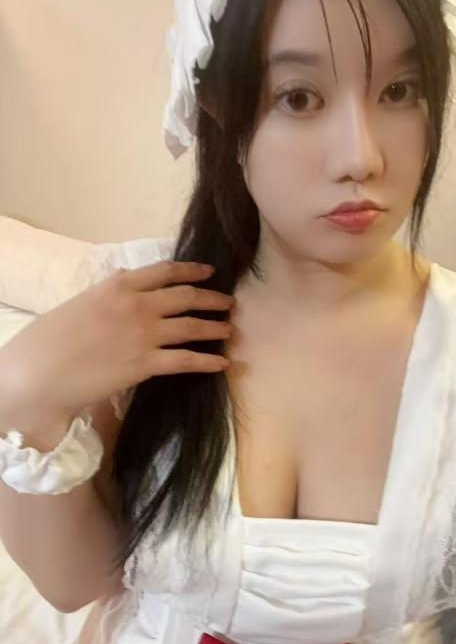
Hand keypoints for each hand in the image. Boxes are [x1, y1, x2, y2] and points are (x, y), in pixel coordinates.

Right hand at [0, 261, 233, 423]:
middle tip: (229, 302)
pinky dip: (208, 361)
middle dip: (212, 298)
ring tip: (229, 330)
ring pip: (192, 326)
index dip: (192, 271)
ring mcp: (144, 334)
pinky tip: (223, 363)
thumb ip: (111, 296)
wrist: (38, 373)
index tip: (209, 272)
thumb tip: (130, 290)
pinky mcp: (146, 364)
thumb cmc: (50, 339)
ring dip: (215, 327)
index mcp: (119, 285)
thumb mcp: (82, 302)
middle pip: (186, 297)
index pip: (165, 271)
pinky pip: (186, 360)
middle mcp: (137, 305)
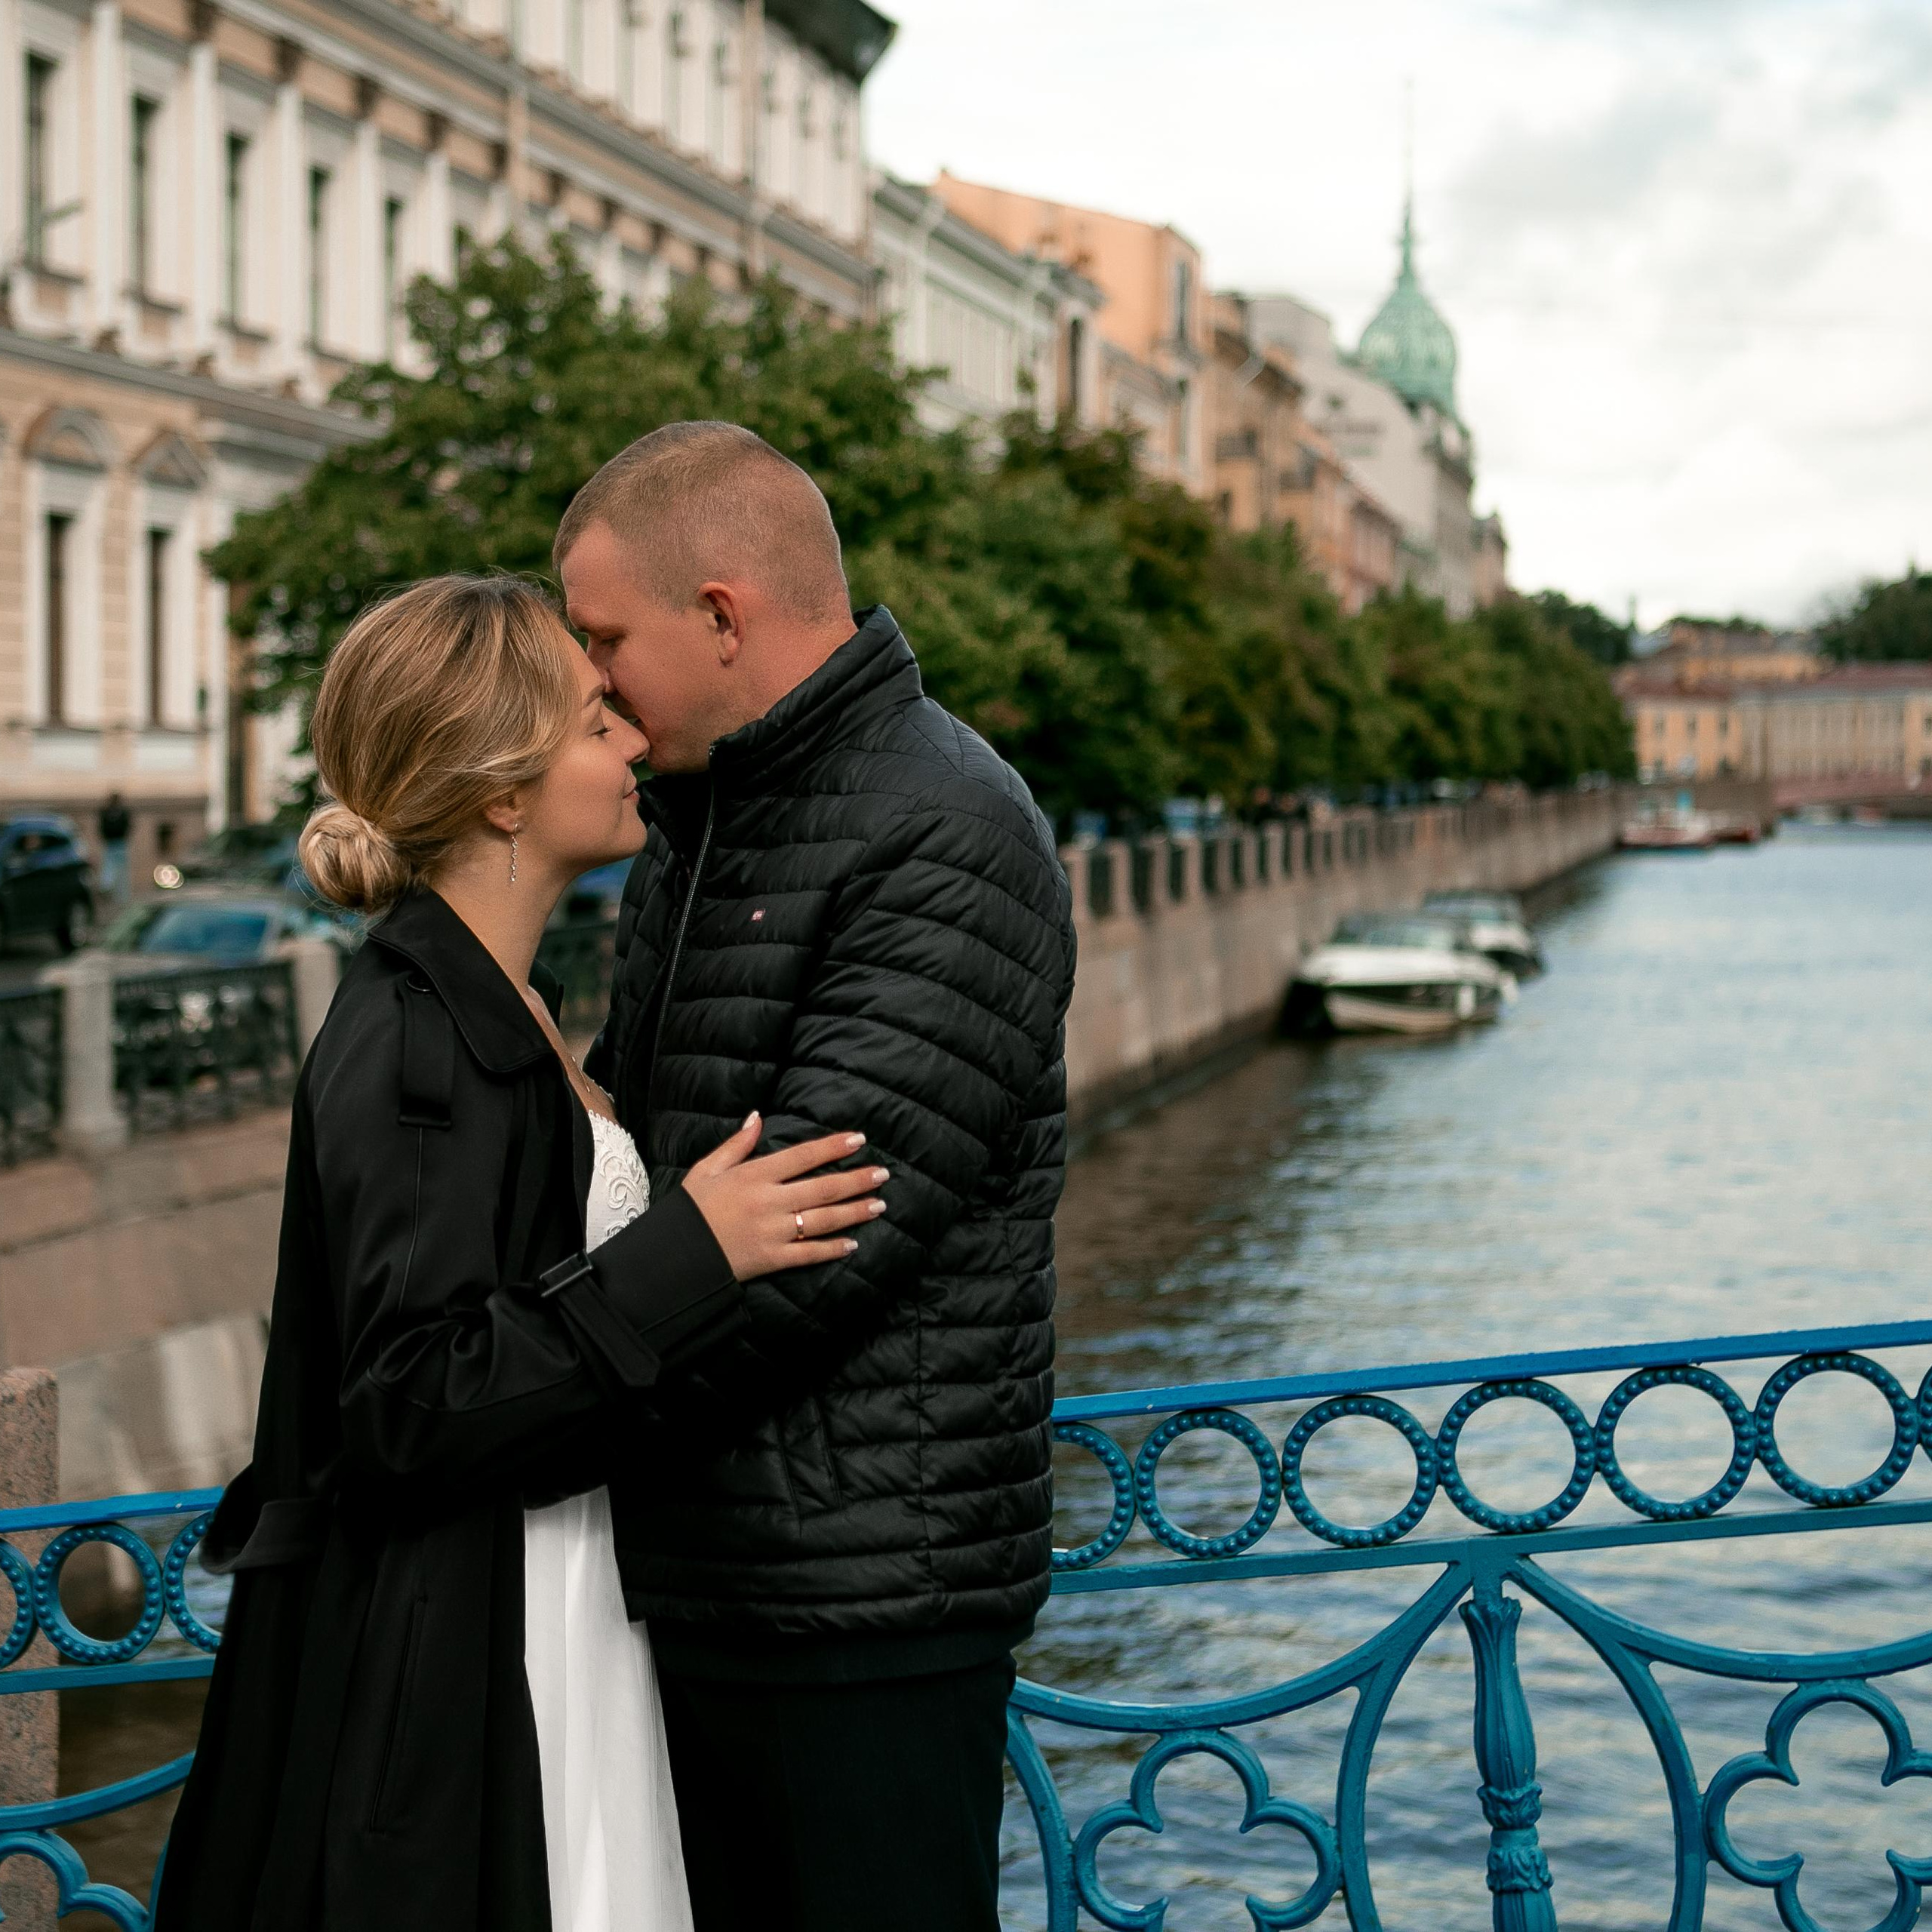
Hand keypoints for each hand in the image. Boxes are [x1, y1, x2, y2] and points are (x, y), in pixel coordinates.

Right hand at [680, 1113, 887, 1281]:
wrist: (674, 1255)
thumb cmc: (690, 1210)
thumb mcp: (706, 1169)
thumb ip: (736, 1145)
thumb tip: (757, 1117)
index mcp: (754, 1176)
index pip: (803, 1156)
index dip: (833, 1147)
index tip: (858, 1139)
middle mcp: (769, 1202)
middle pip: (822, 1188)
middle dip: (856, 1180)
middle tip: (882, 1174)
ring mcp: (773, 1232)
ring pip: (823, 1220)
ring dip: (854, 1212)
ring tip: (879, 1205)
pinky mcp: (771, 1259)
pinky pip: (809, 1254)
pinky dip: (832, 1249)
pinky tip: (852, 1244)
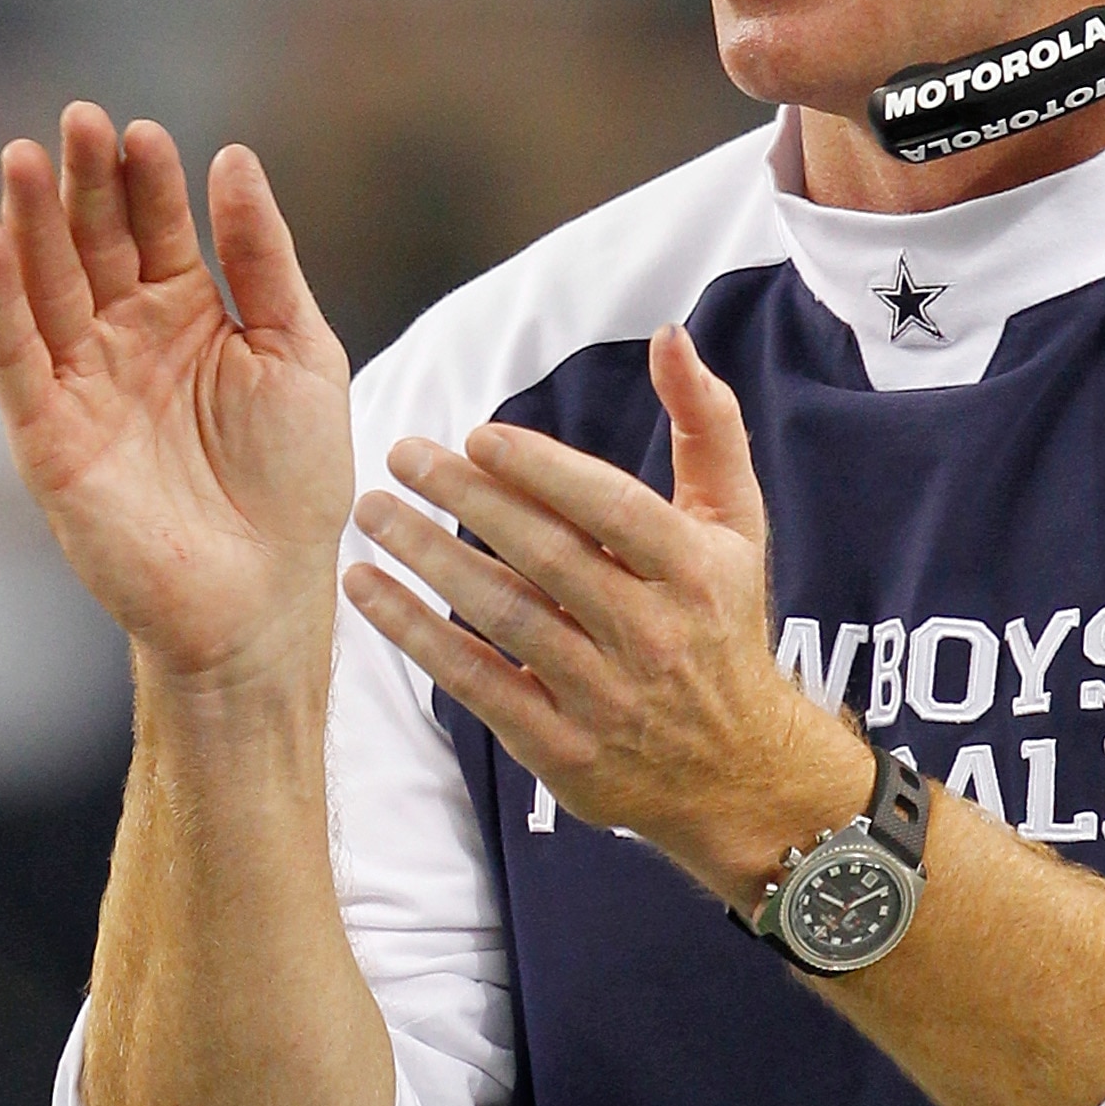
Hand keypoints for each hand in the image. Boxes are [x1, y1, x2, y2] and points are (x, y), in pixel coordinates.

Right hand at [0, 104, 353, 691]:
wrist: (266, 595)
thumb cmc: (295, 481)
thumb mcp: (299, 351)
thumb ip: (263, 259)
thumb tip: (235, 157)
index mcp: (189, 313)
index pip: (158, 227)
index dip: (149, 180)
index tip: (145, 131)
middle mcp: (126, 338)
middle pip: (94, 241)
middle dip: (84, 183)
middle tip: (80, 120)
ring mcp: (83, 382)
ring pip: (45, 285)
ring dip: (28, 221)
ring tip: (23, 157)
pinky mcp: (48, 433)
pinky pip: (13, 356)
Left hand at [343, 324, 868, 903]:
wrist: (737, 769)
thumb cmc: (722, 623)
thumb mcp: (735, 524)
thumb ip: (706, 425)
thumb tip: (669, 335)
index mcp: (695, 571)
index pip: (609, 510)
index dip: (541, 471)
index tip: (477, 436)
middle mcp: (653, 635)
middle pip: (546, 557)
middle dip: (466, 500)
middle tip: (402, 454)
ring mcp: (605, 697)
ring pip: (503, 616)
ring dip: (427, 558)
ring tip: (372, 512)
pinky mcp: (561, 749)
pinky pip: (475, 682)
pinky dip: (415, 635)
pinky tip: (367, 589)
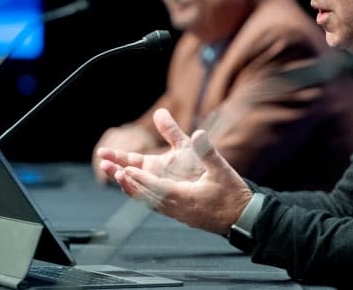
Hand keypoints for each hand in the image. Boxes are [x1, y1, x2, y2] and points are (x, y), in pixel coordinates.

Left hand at [97, 108, 252, 233]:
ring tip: (117, 177)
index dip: (140, 178)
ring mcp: (178, 213)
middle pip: (146, 196)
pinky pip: (155, 206)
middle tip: (109, 170)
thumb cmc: (233, 195)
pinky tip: (137, 190)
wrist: (243, 219)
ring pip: (148, 202)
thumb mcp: (222, 170)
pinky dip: (143, 196)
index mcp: (186, 197)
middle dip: (127, 182)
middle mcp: (177, 208)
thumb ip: (207, 151)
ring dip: (132, 188)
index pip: (157, 187)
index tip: (125, 168)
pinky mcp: (181, 215)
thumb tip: (198, 133)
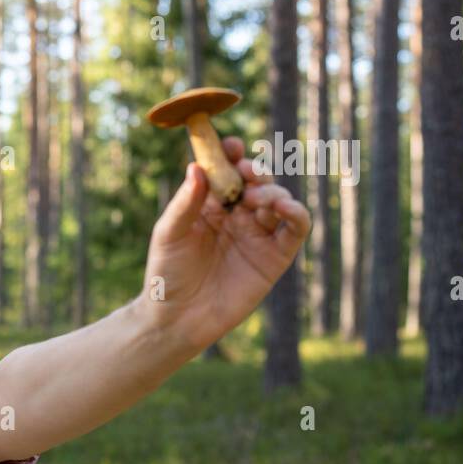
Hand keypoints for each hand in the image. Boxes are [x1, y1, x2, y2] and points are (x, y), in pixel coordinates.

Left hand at [139, 136, 311, 352]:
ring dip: (273, 190)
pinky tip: (284, 207)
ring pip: (278, 199)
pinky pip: (295, 229)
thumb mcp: (170, 233)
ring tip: (256, 198)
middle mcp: (238, 215)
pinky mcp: (275, 257)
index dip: (231, 154)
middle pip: (257, 180)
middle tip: (247, 171)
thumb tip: (197, 166)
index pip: (227, 170)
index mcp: (211, 204)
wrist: (176, 319)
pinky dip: (296, 212)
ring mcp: (258, 234)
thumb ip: (185, 202)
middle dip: (255, 169)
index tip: (230, 145)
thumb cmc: (166, 274)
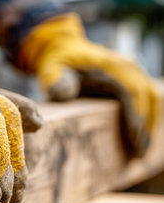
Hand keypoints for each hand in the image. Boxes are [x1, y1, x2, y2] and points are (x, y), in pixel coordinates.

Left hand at [19, 13, 160, 155]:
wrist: (62, 47)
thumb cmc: (57, 62)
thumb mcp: (50, 70)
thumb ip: (55, 80)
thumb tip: (65, 93)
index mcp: (111, 66)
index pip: (132, 93)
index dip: (135, 117)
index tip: (133, 141)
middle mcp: (126, 67)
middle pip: (148, 98)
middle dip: (145, 128)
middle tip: (138, 156)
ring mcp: (131, 72)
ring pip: (152, 99)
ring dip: (149, 125)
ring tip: (139, 154)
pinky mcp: (131, 79)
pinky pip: (146, 99)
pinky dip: (146, 119)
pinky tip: (139, 140)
-*-
What to work on:
Output each entry verbatim; none of the pictures should be included.

Answer space:
Hand keypoints for each hand in the image. Boxes are [x1, y1, x2, y2] and points are (x, y), in pixel coordinates.

Right hand at [0, 261, 233, 423]:
middle tip: (229, 302)
pinky dip: (208, 361)
middle dip: (212, 298)
ring tip: (229, 330)
ring pip: (192, 326)
index dip: (192, 271)
ring mcp: (144, 334)
pinky tip: (223, 363)
thumb ip: (111, 296)
wrist: (38, 373)
index tip: (209, 272)
thumb tip: (130, 290)
pinky mcp: (146, 364)
thumb cmc: (50, 339)
ring dip: (215, 327)
index mcp: (119, 285)
thumb mcp: (82, 302)
middle pip: (186, 297)
index pip: (165, 271)
pinky pip: (186, 360)
middle mcp: (137, 305)
Hand keypoints for each hand in the image. Boxes are [x1, y1, x2, y2] and points are (x, y), in pixel coordinates.

Right hand at [680, 1113, 887, 1281]:
wrist: (674, 1255)
thumb cmc: (690, 1210)
thumb mcp: (706, 1169)
thumb ip: (736, 1145)
thumb tip: (757, 1117)
index mcp: (754, 1176)
index pip: (803, 1156)
index dip: (833, 1147)
index tip: (858, 1139)
middle mcp: (769, 1202)
middle pip: (822, 1188)
middle dip: (856, 1180)
middle tip: (882, 1174)
ring mcp: (773, 1232)
ring pip: (823, 1220)
ring dip: (854, 1212)
ring tip: (879, 1205)
pinky mcp: (771, 1259)
pinky pip: (809, 1254)
pinky dip: (832, 1249)
pinky tip: (852, 1244)
Hand keypoints for each hand in the image. Boxes are [x1, y1, x2, y2] and points are (x, y), in pixel coordinates.

Right hand at [0, 104, 353, 691]:
wrist: (266, 595)
thumb cmc: (295, 481)
thumb mcp: (299, 351)
thumb ip: (263, 259)
thumb tip: (235, 157)
index mcp: (189, 313)
index pip: (158, 227)
index dip: (149, 180)
index tip: (145, 131)
middle mcp: (126, 338)
middle pip: (94, 241)
middle dip: (84, 183)
middle tip: (80, 120)
ring mcp: (83, 382)
ring pip: (45, 285)
ring dip: (28, 221)
ring tip: (23, 157)
pinky mcp: (48, 433)
pinky pip: (13, 356)
Left hand at [343, 324, 868, 903]:
wrist: (737, 769)
thumb cmc: (722, 623)
thumb mcp: (735, 524)
thumb ip: (706, 425)
thumb tip: (669, 335)
index mcp: (695, 571)
index pip: (609, 510)
index dip: (541, 471)
index tip: (477, 436)
middle mcp: (653, 635)
middle pip: (546, 557)
middle dip: (466, 500)
middle tip: (402, 454)
ring mcp: (605, 697)
ring pip: (503, 616)
ring dip: (427, 558)
ring tip: (372, 512)
pinky mcp: (561, 749)
pinky pip: (475, 682)
pinky dip: (415, 635)
pinky tip: (367, 589)
Hand keypoints for each hand in the image. Boxes are [x1, y1, x2, y2] and points are (x, y), in pixel coordinates.

Left hand at [97, 108, 252, 233]:
ring tip: (117, 177)
index dip: (140, 178)
ring mcp: (178, 213)
middle pip: (146, 196)
pinky pip: (155, 206)
middle tip: (109, 170)
thumb cmc: (233, 195)
pinky tip: (137, 190)
wrist: (243, 219)
ring pip: (148, 202)
thumb mcp: (222, 170)
pinky dip: (143, 196)
index mcp: (186, 197)
middle dip: (127, 182)
middle mcp: (177, 208)
thumb ip: (207, 151)
ring dip: (132, 188)
index pip: (157, 187)
index tip: (125, 168)
pinky mcp: (181, 215)
thumb tip: (198, 133)
Hand keypoints for each hand in the image. Boxes are [x1, y1, x2, y2] and points are (x, y), in pixel coordinates.

Left hand at [139, 136, 311, 352]:
ring dip: (273, 190)
pinky tip: (284, 207)
ring pip: (278, 199)
pinky pip: (295, 229)
thumb mcp: (170, 233)
ring tip: (256, 198)
middle mcp: (238, 215)
pinky mcp: (275, 257)
index dip: (231, 154)
middle pip: (257, 180)
middle tip: (247, 171)
thumb tip: (197, 166)
index pip: (227, 170)
index mcp: (211, 204)
wrist: (176, 319)
pinky dip: (296, 212)
ring mcp: (258, 234)
thumb ip: (185, 202)
middle dip: (255, 169)
index tip: (230, 145)
thumb cmc: (166, 274)
Hand keypoints for each hand in the image. Boxes are [x1, y1, x2, y2] and points are (x, y), in pixel coordinates.

Left hand at [19, 13, 160, 155]:
wrist: (62, 47)
thumb cmc: (57, 62)
thumb mcp: (50, 70)
thumb ip: (55, 80)
thumb tip: (65, 93)
index mcp: (111, 66)
index pip: (132, 93)
index dip: (135, 117)
index tip: (133, 141)
middle mcp: (126, 67)
middle pip: (148, 98)
middle dip: (145, 128)
middle tip: (138, 156)
ring mcp: (131, 72)
ring pip: (152, 99)
ring dip: (149, 125)
ring tip: (139, 154)
pinky mcp: (131, 79)
pinky pip: (146, 99)
pinky dip: (146, 119)
pinky tip: (139, 140)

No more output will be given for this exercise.